• [STUDY TEXT]:
In the more than two years since, I've done quite a fair bit of reading and even researching on the national parks and their history having no doubt inherited a sometimes excessively geekish fascination with history from my social studies teacher parents. In the course of that reading, I was further astonished not only by the breadth of Rockefeller's contributions, exceeding even that portrayed in the documentary but also by the depth of Rockefeller's involvement. He wasn't just some rich patron writing a check when funds were needed. He was deeply involved in the planning and development of his many contributions. By my count, Rockefeller made substantial contributions to ten national parks and one national historical park as well as minor land purchases augmenting six more national parks.
Among the long list of his contributions is one that is often overlooked because it came in the midst of several other park projects that grabbed the bigger headlines, but is perhaps one of the most important events in the history of Yosemite National Park: the preservation of the groves of great sugar pines and yellow pines near the Big Oak Flats Road north of the Crane Flats. For the whole story, jump below the squiggle.
The history of Yosemite as a park begins on June 30, 1864 when President Abraham Lincoln signed a bill transferring to the care of the State of California the Yosemite Grant, a land grant that included the Yosemite Valley and the Mariposa Grove of giant Sequoias. The terms and conditions of the grant called for the land to be preserved for "public use, resort and recreation." For more than a quarter century this remained the only portion of the Sierra Nevada range protected from lumber harvesting, mining and other commercial industrial development and even this protection was at times limited by the corruption of the California commission charged with administering the Yosemite Grant.
In the areas surrounding the park, lumberman had begun felling the big trees. Miners were patenting claims under the Mining Act of 1872. Sheepherders were grazing enormous flocks of sheep in the high meadows during the summer. The entire area surrounding the pristine valley was threatened with development that would eventually destroy the life giving waters that nourished the valley.
The naturalist and popular author John Muir began a campaign in the late 1880's to extend the protection of the Yosemite region by making the high country surrounding the Yosemite Valley a national park as had been done with the Yellowstone National Park. On October 1, 1890, Muir and his allies succeeded in securing the creation of not one, but three national parks in the Sierra Nevada. Two groves of Sequoias south of the Yosemite Grant were created as Sequoia and General Grant National Parks and the high country surrounding the Yosemite Grant was made part of a massive 1512 square mile Yosemite National Park, but exclusive of the areas in the original Yosemite Grant.

• [MATERIAL SUPPLIED]:

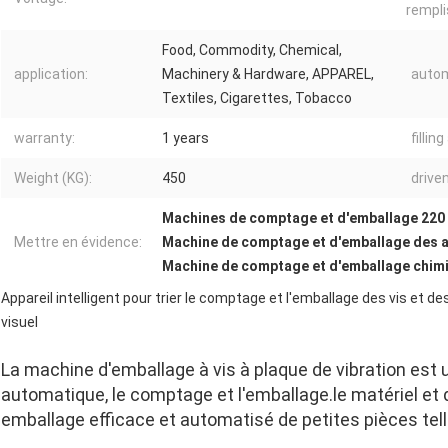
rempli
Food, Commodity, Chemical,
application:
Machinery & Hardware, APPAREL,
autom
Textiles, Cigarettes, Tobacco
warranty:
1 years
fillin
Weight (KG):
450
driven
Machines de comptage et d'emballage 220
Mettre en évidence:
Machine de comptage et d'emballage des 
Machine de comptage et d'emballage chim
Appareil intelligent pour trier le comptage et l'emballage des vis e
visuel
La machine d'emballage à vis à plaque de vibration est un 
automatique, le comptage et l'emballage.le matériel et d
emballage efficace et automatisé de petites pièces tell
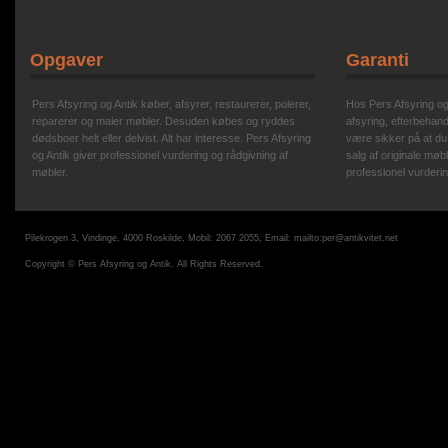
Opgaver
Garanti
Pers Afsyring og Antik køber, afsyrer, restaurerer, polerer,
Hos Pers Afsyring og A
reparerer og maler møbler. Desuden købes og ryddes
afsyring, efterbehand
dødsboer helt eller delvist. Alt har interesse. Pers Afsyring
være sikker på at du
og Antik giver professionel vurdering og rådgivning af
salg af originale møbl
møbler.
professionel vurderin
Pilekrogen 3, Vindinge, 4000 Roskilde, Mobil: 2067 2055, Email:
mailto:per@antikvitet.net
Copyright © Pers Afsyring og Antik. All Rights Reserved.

• [WHAT TO DO]:
Reproduce the part of the Yosemite passage between "The history of Yosemite as" and "the Yosemite Grant.", inclusive, word for word. The items are separate material from the Yosemite passage.

• [EXERCISE RESPONSE]:
The history of Yosemite as a park begins on June 30, 1864 when President Abraham Lincoln signed a bill transferring to the care of the State of California the Yosemite Grant, a land grant that included the Yosemite Valley and the Mariposa Grove of giant Sequoias. The terms and conditions of the grant called for the land to be preserved for "public use, resort and recreation." For more than a quarter century this remained the only portion of the Sierra Nevada range protected from lumber harvesting, mining and other commercial industrial development and even this protection was at times limited by the corruption of the California commission charged with administering the Yosemite Grant.